Bukavu : l’art et la voix des jeunes au service de la justice climatique
Des chansons engagées, des slams percutants, des tableaux qui parlent… Ce samedi à Bukavu le samedi 28 juin 2025 , les jeunes n’ont pas utilisé que des mots pour se faire entendre. Lors d’un dialogue artistique citoyen, ils ont uni leurs talents pour parler d’un sujet brûlant, la justice financière climatique.
Organisée par le Réseau des organisations des jeunes engagés dans le changement climatique, en collaboration avec Climate Clock et BK INFOS ASBL, cette rencontre a réuni jeunes artistes, activistes climatiques et filles leaders dans une ambiance à la fois créative et militante.
« On parle souvent de nous sans nous. Aujourd’hui, nous avons décidé de prendre la parole nous-mêmes, avec nos mots, nos couleurs, nos douleurs, mais aussi nos solutions. » a confié une jeune artiste en clôturant son slam.
Des défis qui freinent l’engagement des jeunes,dans les différents échanges, les jeunes ont partagé leurs frustrations, mais aussi leurs espoirs. Ce qui revient souvent, pas assez de financements pour les projets portés par les jeunes, et trop de compétition entre eux au lieu d’unité,une gouvernance parfois opaque, avec des cas de corruption et de détournement des fonds climatiques, beaucoup d’initiatives de jeunes ignorées ou invisibles, faute de reconnaissance ou d’accompagnement, la barrière de la langue anglaise, souvent indispensable dans les processus internationaux, et surtout, le manque d’accès à l’information, peu savent comment, où, et auprès de qui chercher des appuis.

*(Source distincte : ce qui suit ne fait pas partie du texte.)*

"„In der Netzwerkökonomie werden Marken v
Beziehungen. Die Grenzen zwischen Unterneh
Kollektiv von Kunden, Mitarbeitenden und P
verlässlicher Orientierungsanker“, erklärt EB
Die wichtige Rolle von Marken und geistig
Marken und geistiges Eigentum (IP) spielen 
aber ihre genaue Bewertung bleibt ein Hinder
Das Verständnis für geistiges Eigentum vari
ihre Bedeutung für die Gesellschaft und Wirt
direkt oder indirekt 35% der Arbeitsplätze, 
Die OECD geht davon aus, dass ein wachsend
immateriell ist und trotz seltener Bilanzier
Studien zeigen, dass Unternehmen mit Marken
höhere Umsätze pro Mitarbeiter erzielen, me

Malgré les obstacles, les jeunes ont aussi réfléchi aux voies possibles de changement, Créer des synergies entre les associations de jeunes plutôt que travailler chacun dans son coin., promouvoir une gouvernance transparente, où les fonds sont gérés de manière juste,mieux informer et former les jeunes pour qu’ils comprennent leurs droits climatiques,et surtout, sensibiliser plus largement les communautés à l’impact du changement climatique sur leur quotidien.
« Un message fort a été adressé aux pays riches, souvent responsables historiques des émissions de gaz à effet de serre respectez vos engagements financiers, pris dans le cadre de l’Accord de Paris. Soyez clairs, dites s’il s’agit de dons, de prêts ou de réparations. Trop souvent, les pays du Sud se retrouvent avec des dettes au nom de l’aide climatique. » à mentionné LADISLAS WITANENE organisateur de l’action
Arrêtez de conditionner excessivement l’aide, surtout envers les pays déjà vulnérables,facilitez l’accès direct aux financements pour les organisations locales, qui connaissent mieux le terrain.
Les jeunes n’ont pas uniquement pointé du doigt l’extérieur. Ils ont aussi interpellé leurs propres dirigeants,faire preuve de transparence dans la gestion des fonds climatiques,inclure les jeunes dans les plans d’action et les décisions,valoriser les idées locales et les talents existants.
« On ne veut pas juste être écoutés aujourd’hui. On veut que ça change demain. » a insisté une fille leader à la fin de la journée.
Les jeunes participants se sont engagés à continuer le plaidoyer, la mobilisation, et à utiliser leurs arts comme armes pacifiques pour éveiller les consciences.
Ce samedi à Bukavu, l’art s’est mêlé à la lutte. Et les jeunes ont montré qu’ils ne veulent plus être à la marge de l’histoire climatique. Ils veulent en écrire le futur.